Anyone that begins by having a go at Ryanair’s boss is highly likely to get my sympathy for a start! He chooses only figures that back his case, since its not only aircraft carbon emissions that cause climate change – its also nitrogen oxides and water vapour emitted high in the atmosphere that increases the warming effects still further. He ignores both the rate of growth of air travel (cheap fares stimulated…) and the % contribution to household environmental impact of air travel eg for my own household (zero flights last yr) if we had flown to say, Florida and back our footprint would have risen by 38%!
The poorest in the world are suffering most from climate change whilst the richest, like Ryanair boss O’Leary get even richer.
I agree hugely with your thoughts on this issue. Just one thing, though, not all dwellers in the Mendips are super-rich people, nor are they all rich in the villages that lie close to the airport. I moved into mine twenty-five years ago as a newly-married Somerset-born person, not exactly flush with cash. The airport at that time was a pokey little backwater, with it’s dreams of unending wealth not even formed.
Now the village is blighted day and night with traffic rushing to and fro, many of them airport taxis and leisure-trippers. No, I’m not happy about any of it, and with the Core Development about to add another 9000 houses to SW Bristol over the next 20 years, things can only get worse.
Naturally I’m looking at the expansion from another residential point of view, but the same thing is common to both….expansion of this airport will destroy. Your communities, and the ones I live close to, rich or poor alike.

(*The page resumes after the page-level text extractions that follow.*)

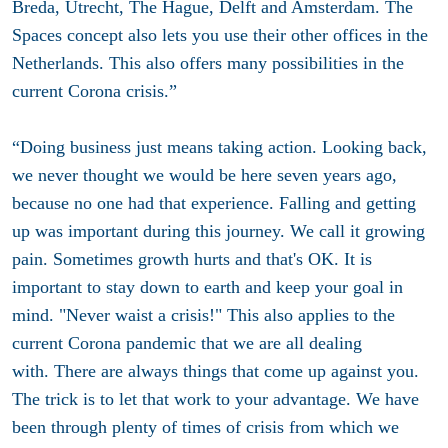
Breda, Utrecht, The Hague, Delft and Amsterdam. The
Spaces concept also lets you use their other offices in the
Netherlands. This also offers many possibilities in the
current Corona crisis.”
“Doing business just means taking action. Looking back,
we never thought we would be here seven years ago,
because no one had that experience. Falling and getting
up was important during this journey. We call it growing
pain. Sometimes growth hurts and that's OK. It is
important to stay down to earth and keep your goal in
mind. "Never waist a crisis!" This also applies to the
current Corona pandemic that we are all dealing
with. There are always things that come up against you.
The trick is to let that work to your advantage. We have
been through plenty of times of crisis from which we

Lulsgate always was going to be a bloody crazy place to build a huge airport. Miles from a rail-link, miles from a motorway junction; no thought given to the local villages and their narrow roads creating congestion.
O’Leary is the type of person who cares nought for his effects on people and environment; in fact, the same can be said for all large businesses.
It’s no surprise that North Somerset council has harrassed the airport bosses by pointing out that, if other businesses are expected to cut their CO2 emissions, then giving a green light for airport expansion is a direct contradiction of government policy.